By: Gabriella Zak
A Blog based on the paper, “Building Blocks for Better Compliance: Can Blockchain Decrease the Burden of Financial Regulations?,” available here.
• Financial institutions must report hundreds of data fields for every transaction they partake in.
• Reporting requirements necessitate complex data consolidation from multiple internal sources and external counterparties.
• Blockchain architectures simplify the consolidation process and may disintermediate data reporting service providers.
$1.28 per a line of incorrect or non-reported data
That’s how much financial institutions are fined by the Financial Conduct Authority (FCA) for non-compliance with transaction reporting requirements. Now, consider the millions of transactions taking place every day for thousands of different instruments on hundreds of trading venues.
Within the E.U., each transaction needs to report 65 data fields under MiFID II alone. Take into account EMIR and REMIT, and the number of reporting fields per a transaction reaches into the hundreds.
With all this data, it’s easy to see how numerous small errors can proliferate into enormous fines.
For example, in 2017 Merrill Lynch was fined £34.5 million by the FCA for incorrectly reporting 68.5 million derivative transactions. But this isn’t the first time the bank has penalized. In 2015, Merrill Lynch was fined £13.3 million by the FCA for incorrectly reporting 35 million transactions.
Compliance costs and penalties can only be expected to continue to increase unless a new approach to regulation is adopted. Blockchain may be this transformative approach.
Why Are There So Many Errors?
Accurately collecting and reporting all the necessary transaction data is by no means an easy task. Not only do firms need to consolidate their own internal data, they also need to supplement it with data from the transaction’s counterparty. To understand the scope of just one regulation, Figure 1 shows MiFID II’s 65 transaction reporting fields and their respective data source.
Figure 1: MiFID II’s 65 transaction reporting fields.
Source: Ignite G2M
Beyond the sheer volume of reporting fields scattered amongst multiple parties, firms struggle to consolidate their own data. As financial institutions grow both organically and through acquisition, multiple autonomous technological systems host business processes. And these various systems may record the relevant reporting data in disparate way. The systems’ inability to interoperate leads data to become siloed within each autonomous framework. Attempts to bridge the gaps usually involve costly manual reconciliation processes and additional layers of software systems.

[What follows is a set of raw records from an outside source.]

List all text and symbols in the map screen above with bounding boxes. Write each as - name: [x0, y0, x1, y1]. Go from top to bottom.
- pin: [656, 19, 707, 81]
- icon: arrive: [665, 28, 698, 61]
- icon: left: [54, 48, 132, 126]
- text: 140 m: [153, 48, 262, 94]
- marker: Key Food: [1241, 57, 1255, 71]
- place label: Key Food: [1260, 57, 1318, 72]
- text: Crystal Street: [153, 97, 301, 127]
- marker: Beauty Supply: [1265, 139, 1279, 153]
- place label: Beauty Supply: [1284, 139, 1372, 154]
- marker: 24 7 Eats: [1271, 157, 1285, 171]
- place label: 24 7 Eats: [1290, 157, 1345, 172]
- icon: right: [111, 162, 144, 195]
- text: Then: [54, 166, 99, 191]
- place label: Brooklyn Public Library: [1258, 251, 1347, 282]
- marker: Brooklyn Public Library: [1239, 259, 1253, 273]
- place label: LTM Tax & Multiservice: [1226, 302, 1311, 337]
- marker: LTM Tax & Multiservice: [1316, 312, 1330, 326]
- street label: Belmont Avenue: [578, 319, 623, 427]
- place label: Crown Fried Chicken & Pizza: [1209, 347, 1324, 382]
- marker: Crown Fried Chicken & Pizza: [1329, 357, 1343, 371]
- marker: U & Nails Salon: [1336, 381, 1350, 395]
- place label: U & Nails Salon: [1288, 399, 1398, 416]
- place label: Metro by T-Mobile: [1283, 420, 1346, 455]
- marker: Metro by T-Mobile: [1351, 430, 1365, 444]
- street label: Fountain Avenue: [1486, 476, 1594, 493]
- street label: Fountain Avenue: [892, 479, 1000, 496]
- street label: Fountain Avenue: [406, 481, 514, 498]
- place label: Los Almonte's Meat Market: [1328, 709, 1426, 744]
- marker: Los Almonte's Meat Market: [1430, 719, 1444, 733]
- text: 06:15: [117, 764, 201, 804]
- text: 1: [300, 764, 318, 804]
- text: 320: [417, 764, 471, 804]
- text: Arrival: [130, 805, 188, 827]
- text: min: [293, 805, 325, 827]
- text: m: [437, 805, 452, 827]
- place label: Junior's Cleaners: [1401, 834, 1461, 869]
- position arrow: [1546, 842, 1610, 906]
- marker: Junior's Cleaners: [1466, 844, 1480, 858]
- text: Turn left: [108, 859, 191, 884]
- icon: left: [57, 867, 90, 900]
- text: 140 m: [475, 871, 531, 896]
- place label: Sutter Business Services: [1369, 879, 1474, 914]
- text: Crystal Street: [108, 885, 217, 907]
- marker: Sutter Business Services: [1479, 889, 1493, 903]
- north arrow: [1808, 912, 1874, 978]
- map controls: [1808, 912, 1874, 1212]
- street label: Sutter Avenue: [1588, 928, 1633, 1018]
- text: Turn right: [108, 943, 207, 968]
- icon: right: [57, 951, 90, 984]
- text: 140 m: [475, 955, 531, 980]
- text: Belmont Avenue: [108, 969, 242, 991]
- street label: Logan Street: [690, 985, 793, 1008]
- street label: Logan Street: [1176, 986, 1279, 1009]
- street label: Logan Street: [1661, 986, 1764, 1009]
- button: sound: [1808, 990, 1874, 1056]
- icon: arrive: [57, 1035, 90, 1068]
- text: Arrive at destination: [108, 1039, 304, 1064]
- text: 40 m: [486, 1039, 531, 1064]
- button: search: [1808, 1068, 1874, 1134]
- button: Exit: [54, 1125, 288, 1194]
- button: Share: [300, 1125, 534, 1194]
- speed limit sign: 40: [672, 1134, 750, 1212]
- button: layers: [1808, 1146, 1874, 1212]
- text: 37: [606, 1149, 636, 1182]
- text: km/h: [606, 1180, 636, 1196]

What’s the Current Approach to Compliance?
Specifically for MiFID II, financial institutions have employed Approved Reporting Mechanisms (ARMs). ARMs are third-party entities who are authorized to provide transaction reporting details on behalf of an investment firm. They’re the MiFID II equivalent of trade repositories under EMIR.
But while ARMs may appear to reduce a firm’s burden of transaction reporting, a significant portion of the work is still placed onto the firm itself. A financial firm still needs to provide the ARM with a single output of all the aggregated data in which they have ownership of. The same issues of internal firm data consolidation resurface.
Furthermore, ARMs are ultimately a quick-fix to the latest regulation of MiFID II. When newer regulation comes into force, additional internal and external systems will be needed. Another data reporting service, analogous to an ARM, will most likely be implemented.
Is Blockchain Really a Solution?
Enterprise blockchains can address many of the challenges currently incurred due to transaction reporting requirements. It provides a systemic approach both to internal and external data consolidation. And if implemented with the right platforms and infrastructures, blockchain may even disintermediate third-party data reporting services providers like ARMs.
Blockchains enable data to be accurately and immutably disseminated to multiple parties and stored within their own records. As a transaction passes from one participating party to another for digital signature, each entity can add their relevant reporting information. In the case of R3’s Corda, this information is then sent to each entity that has been permissioned to view it. If all transaction parties have access to all the relevant reporting information, there is no need for an ARM.
Consolidation of internal reporting data may also be solved by adopting blockchain technology. Data no longer needs to flow through multiple layers of in-house systems and manual processes in attempt to create a complete view. A firm’s transactions and corresponding information could be consolidated into the institution’s blockchain ledger. Again, all of this is done in an accurate and immutable way, eliminating the need for manual reconciliation processes.
Regulatory compliance applications are already being built. Project Maison, was part of the FCA’s BARAC initiative to explore the automation of regulation and compliance on blockchain technologies. The successful pilot delivered a near real-time method for mortgage transaction reporting, lowering the costs of regulatory compliance while greatly reducing data inconsistencies and manual intervention.